New Roche leukaemia drug beats rival
pharmafile | July 24, 2013 | News story | Research and Development, Sales and Marketing | Rituxan, Roche, leukaemia, obinutuzumab
Roche’s next generation leukaemia drug obinutuzumab has beaten the firm’s ageing blood cancer medicine Rituxan in a late-stage trial.
The drug, also known as GA101, delayed disease progression longer than Rituxan – also known as MabThera – in people with one of the most common forms of blood cancer.
The Phase III CLL11 study showed GA101 plus chlorambucil, a chemotherapy agent, was superior to MabThera/Rituxan plus chlorambucil in helping people with previously untreated chronic lymphocytic leukaemia live longer without their disease worsening.
The drug is currently undergoing an accelerated review by the FDA and a normal appraisal by the EMA. Roche submitted its medicine to both regulators in April this year.
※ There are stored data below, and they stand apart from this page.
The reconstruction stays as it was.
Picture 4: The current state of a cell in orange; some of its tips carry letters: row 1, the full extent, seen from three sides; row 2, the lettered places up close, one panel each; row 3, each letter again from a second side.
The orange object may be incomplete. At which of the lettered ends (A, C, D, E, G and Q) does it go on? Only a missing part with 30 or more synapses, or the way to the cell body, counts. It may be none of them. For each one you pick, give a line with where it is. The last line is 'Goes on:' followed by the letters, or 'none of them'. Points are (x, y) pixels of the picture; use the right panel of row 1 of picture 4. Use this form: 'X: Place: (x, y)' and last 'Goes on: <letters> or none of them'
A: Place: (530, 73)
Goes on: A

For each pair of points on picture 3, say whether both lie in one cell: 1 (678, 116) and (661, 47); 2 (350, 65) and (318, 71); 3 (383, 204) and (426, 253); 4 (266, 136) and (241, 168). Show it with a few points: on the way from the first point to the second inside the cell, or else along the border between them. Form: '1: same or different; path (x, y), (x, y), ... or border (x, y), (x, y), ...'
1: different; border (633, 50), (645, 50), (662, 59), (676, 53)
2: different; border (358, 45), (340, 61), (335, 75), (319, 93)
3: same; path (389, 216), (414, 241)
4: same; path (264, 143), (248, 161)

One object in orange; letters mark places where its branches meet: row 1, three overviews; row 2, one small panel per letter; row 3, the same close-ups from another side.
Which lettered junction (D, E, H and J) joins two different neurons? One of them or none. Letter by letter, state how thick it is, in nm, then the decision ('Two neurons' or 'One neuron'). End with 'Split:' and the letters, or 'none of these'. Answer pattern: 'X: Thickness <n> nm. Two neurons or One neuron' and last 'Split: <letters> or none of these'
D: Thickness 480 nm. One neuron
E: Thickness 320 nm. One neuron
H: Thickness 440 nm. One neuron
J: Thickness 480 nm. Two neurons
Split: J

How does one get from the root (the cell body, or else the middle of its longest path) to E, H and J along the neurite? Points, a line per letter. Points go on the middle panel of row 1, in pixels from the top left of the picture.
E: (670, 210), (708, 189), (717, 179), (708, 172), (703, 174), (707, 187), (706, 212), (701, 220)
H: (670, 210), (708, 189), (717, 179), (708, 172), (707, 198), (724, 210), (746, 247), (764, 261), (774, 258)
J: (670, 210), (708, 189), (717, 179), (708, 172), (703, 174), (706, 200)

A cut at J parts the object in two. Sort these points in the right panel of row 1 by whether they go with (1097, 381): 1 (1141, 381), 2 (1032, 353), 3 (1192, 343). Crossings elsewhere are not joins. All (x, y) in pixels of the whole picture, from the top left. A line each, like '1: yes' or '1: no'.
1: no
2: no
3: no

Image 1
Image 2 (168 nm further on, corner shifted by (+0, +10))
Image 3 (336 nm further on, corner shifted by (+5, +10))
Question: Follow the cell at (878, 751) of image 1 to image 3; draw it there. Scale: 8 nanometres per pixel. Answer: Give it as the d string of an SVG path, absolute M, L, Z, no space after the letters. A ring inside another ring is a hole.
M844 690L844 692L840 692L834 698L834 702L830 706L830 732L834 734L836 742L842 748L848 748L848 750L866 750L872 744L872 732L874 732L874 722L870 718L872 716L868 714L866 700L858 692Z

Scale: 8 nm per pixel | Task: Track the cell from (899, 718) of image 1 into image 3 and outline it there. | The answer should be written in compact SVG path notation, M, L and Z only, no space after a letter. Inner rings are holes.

In the US GA101 is being developed and will be commercialised in collaboration with Biogen Idec.
Roche is hoping its new medicine, if approved, will help fend off generic rivals for the $7 billion a year Rituxan, as the drug begins to lose its patent protection in Europe before 2014.
“The positive final results from the CLL11 study show the promise that GA101 could hold for people with CLL,” said Hal Barron, Roche’s chief medical officer.
“It is important to explore the potential of this medicine in other types of blood cancer, and our broad development program includes studies in aggressive and indolent lymphoma that compare GA101 with MabThera/Rituxan.”
GA101 is the first type 2 anti-CD20 medicine that is ‘glycoengineered’, which means specific sugar molecules in GA101 were modified to change its interaction with the body’s immune cells.
This modification creates a unique antibody that is designed to act as an immunotherapy, engaging the patient’s own immune system to help attack the cancerous cells; in addition, GA101 binds to CD20 with the aim of inducing direct cell death.
The drug is also currently being investigated in a large clinical programme, including multiple head-to-head Phase III studies versus MabThera/Rituxan in indolent non-Hodgkin lymphoma and diffuse large B-cell lymphoma.